11 When exposed to a solution containing more active monovalent and divalent cations – like potassium (K+), calcium (Ca++) or magnesium (Mg++) – it will preferentially release Na+ and H+ into solution and, in exchange, bind the other ions. In the early 1960s, NASA sought to purify waste water and human effluent to minimize water carriage in rocket payloads and to act as a renewable water source for manned space travel. Sorbents soon emerged as an ideal way to remove a wide range of human effluent waste substances from solution. They proved remarkably effective and efficient water purifiers. Sorbents were first adapted to the purification of blood by Reynolds, who used zirconium phosphate as an adsorbent to
remove ammonium from a test solution. check details Sorbent chemistry was soon applied to effluent dialysate from an artificial kidney circuit to test dialysate effluent reuse potentials.
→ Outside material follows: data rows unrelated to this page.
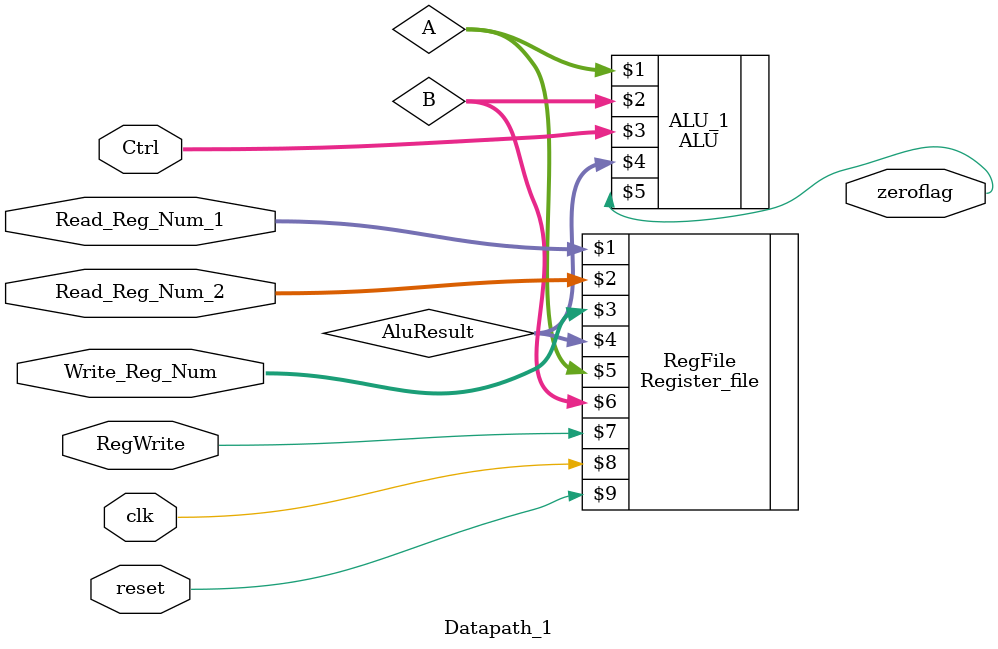
<source format=v>
module Datapath_1(
	input [4:0] Read_Reg_Num_1,
	input [4:0] Read_Reg_Num_2,
	input [4:0] Write_Reg_Num,
	input RegWrite,
	input clk,
	input reset,
	input [3:0] Ctrl,
	output zeroflag
	);
	
wire [31:0] A;
wire [31:0] B;
wire [31:0] AluResult;

Register_file RegFile(Read_Reg_Num_1, Read_Reg_Num_2, Write_Reg_Num, AluResult, A, B, RegWrite, clk, reset);
ALU ALU_1(A, B,Ctrl, AluResult, zeroflag);

endmodule
</source>
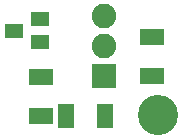
<source format=gts>
G04 EAGLE Gerber RS-274X export*
G75*
%MOMM*%
%FSLAX34Y34*%
%LPD*%
%INTop Solder Mask*%
%IPPOS*%
%AMOC8*
5,1,8,0,0,1.08239X$1,22.5*%
G01*
%ADD10C,3.403200*%
%ADD11R,2.108200X1.473200*%
%ADD12R,1.603200X1.203200*%
%ADD13R,2.082800X2.082800*%
%ADD14C,2.082800*%
%ADD15R,1.473200X2.108200*%


D10*
X139700Y26670D03*
D11*
X134620Y92710D03*
X134620Y59690D03*
D12*
X17786Y97790D03*
X39810Y107290D03*
X39810Y88290D03*
D13*
X93980Y59690D03*
D14*
X93980Y85090D03*
X93980Y110490D03*
D11*
X40640Y25400D03*
X40640Y58420D03*
D15*
X62230Y25400D03*
X95250Y25400D03*
M02*

</source>
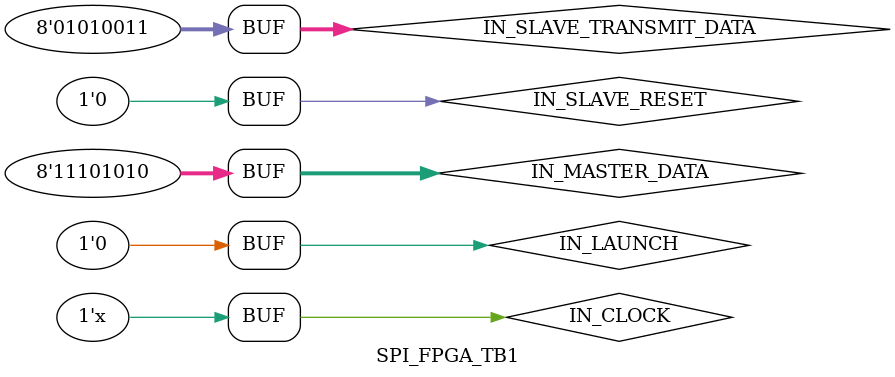
<source format=v>
`timescale 1ns/1ps
module SPI_FPGA_TB1
#(
	parameter BIT_PER_SECOND			=	12500000,
	parameter CLOCK_FREQUENCY			=	50000000,
	parameter PACK_LENGTH				=	8,
	parameter CPOL							=	1'b0,
	parameter CPHA							=	1'b0,
	parameter CLKS_PER_BIT_LOG_2		=	$clog2(CLOCK_FREQUENCY/(BIT_PER_SECOND*2)),
	parameter PACK_LENGTH_LOG_2		=	$clog2(PACK_LENGTH),
	parameter MASTER_PACK_BIT_SEQUENCE_TRANSMIT=1,	//1-major bit forward;0-junior bit forward;
	parameter MASTER_PACK_BIT_SEQUENCE_RECEIVE=1,		//1-major bit forward;0-junior bit forward;
	parameter SLAVE_PACK_BIT_SEQUENCE_TRANSMIT=1,	//1-major bit forward;0-junior bit forward;
	parameter SLAVE_PACK_BIT_SEQUENCE_RECEIVE=1 	//1-major bit forward;0-junior bit forward;
);

	localparam PERIOD_IN_CLOCK_NS=1000000000/CLOCK_FREQUENCY;
	
	wire CS,	MISO,	MOSI, SCLK;
	reg [PACK_LENGTH-1:0]	IN_MASTER_DATA;
	wire [PACK_LENGTH-1:0]	OUT_MASTER_RECEIVE_DATA;
	reg IN_CLOCK, IN_LAUNCH;
	SPI_FPGA_MASTER
	#(
		.BIT_PER_SECOND(BIT_PER_SECOND),
		.CLOCK_FREQUENCY(CLOCK_FREQUENCY),
		.PACK_LENGTH(PACK_LENGTH),
		.CPOL(CPOL),
		.CPHA(CPHA),
		.PACK_BIT_SEQUENCE_TRANSMIT(MASTER_PACK_BIT_SEQUENCE_TRANSMIT),
		.PACK_BIT_SEQUENCE_RECEIVE(MASTER_PACK_BIT_SEQUENCE_RECEIVE)
	)
	MASTER
	(
		IN_CLOCK,
		IN_LAUNCH,
		IN_MASTER_DATA,
		MISO,
		MOSI,
		CS,
		SCLK,
		OUT_MASTER_RECEIVE_DATA,
		OUT_MASTER_ACTION_DONE
	);

	reg [PACK_LENGTH-1:0]	IN_SLAVE_TRANSMIT_DATA;
	wire [PACK_LENGTH-1:0]	OUT_SLAVE_RECEIVE_DATA;
	reg IN_SLAVE_RESET;
	SPI_FPGA_SLAVE
	#(
		.CPHA(CPHA),
		.CPOL(CPOL),
		.PACK_LENGTH(PACK_LENGTH),
		.PACK_BIT_SEQUENCE_TRANSMIT(SLAVE_PACK_BIT_SEQUENCE_TRANSMIT),
		.PACK_BIT_SEQUENCE_RECEIVE(SLAVE_PACK_BIT_SEQUENCE_RECEIVE)
	)
	SLAVE
	(
		IN_SLAVE_TRANSMIT_DATA,
		MOSI,
		CS,
		SCLK,
		IN_SLAVE_RESET,
		MISO,
		OUT_SLAVE_RECEIVE_DATA
	);
	
	initial begin
		//initial master
		IN_CLOCK=0;
		IN_MASTER_DATA=0;
		IN_LAUNCH=0;
		//initial slave
		IN_SLAVE_TRANSMIT_DATA=0;
		IN_SLAVE_RESET=0;
	end
	always begin
		#(PERIOD_IN_CLOCK_NS/2);
		IN_CLOCK=!IN_CLOCK;
	end
	
	initial begin
		#(PERIOD_IN_CLOCK_NS*10);
		IN_MASTER_DATA=8'b11101010;
		#(PERIOD_IN_CLOCK_NS*3);
		IN_SLAVE_TRANSMIT_DATA=8'b01010011;
		#(PERIOD_IN_CLOCK_NS*3);
		IN_LAUNCH=1;
		#(PERIOD_IN_CLOCK_NS*5);
		IN_LAUNCH=0;
	end	
endmodule

</source>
The REDY system – an acronym for REcirculation of DialYsate – then emerged.3,4 The REDY used a disposable, one-use sorbent cartridge. This contained activated
DZNeP clinical trial charcoal, urease and zirconium phosphate that, when used in series, purified the dialysate effluent and permitted dialysate regeneration. Only 6 L of tap water was required. This compared with as much as several hundred L/treatment (depending upon R/O plant efficiency) required by a conventional single pass system. Post-cartridge effluent water purity reached near ultra-pure quality despite the absence of a continuous water source. A drain was not needed. The only anchoring connection was a standard circuit power source. The serial REDY models of the 1970–1980s were the first truly portable dialysis systems and were widely used throughout Australian hospitals, especially for bedside dialysis in acute renal failure. Importantly, they were also deployed
in Australian homes for home-based haemodialysis. This was a likely factor at that time in the coincident success of Australian home haemodialysis. In both the REDY system and the more recent clinical prototype sorbent system, the Allient,12–14‘used’ or ‘effluent’ post-dialyser dialysate containing the usual solute products of dialysis passed through a multilayered column of adsorptive materials. These adsorbents were designed to trap Galeterone or ‘adsorb’ these solutes – and other substances including endotoxin and bacteria – and remove them from the dialysate. In addition, excess dialysed ions – K+, Ca++, Mg++ and phosphate (PO4≡) – were exchanged for benign or less toxic ions like Na+, H+, bicarbonate (HCO3-) and acetate.* The ‘reconstituted’ fluid emerged from the sorbent cartridge as ‘purified’ water containing Na+, HCO3- and a small amount of acetate. A final step was required – the re-addition of a known concentration of K+, Ca++, Mg++– to fully reconstitute the dialysate before its’ representation at the dialyser as an ‘infusate’. The entire sorbent process has been well described by Ash.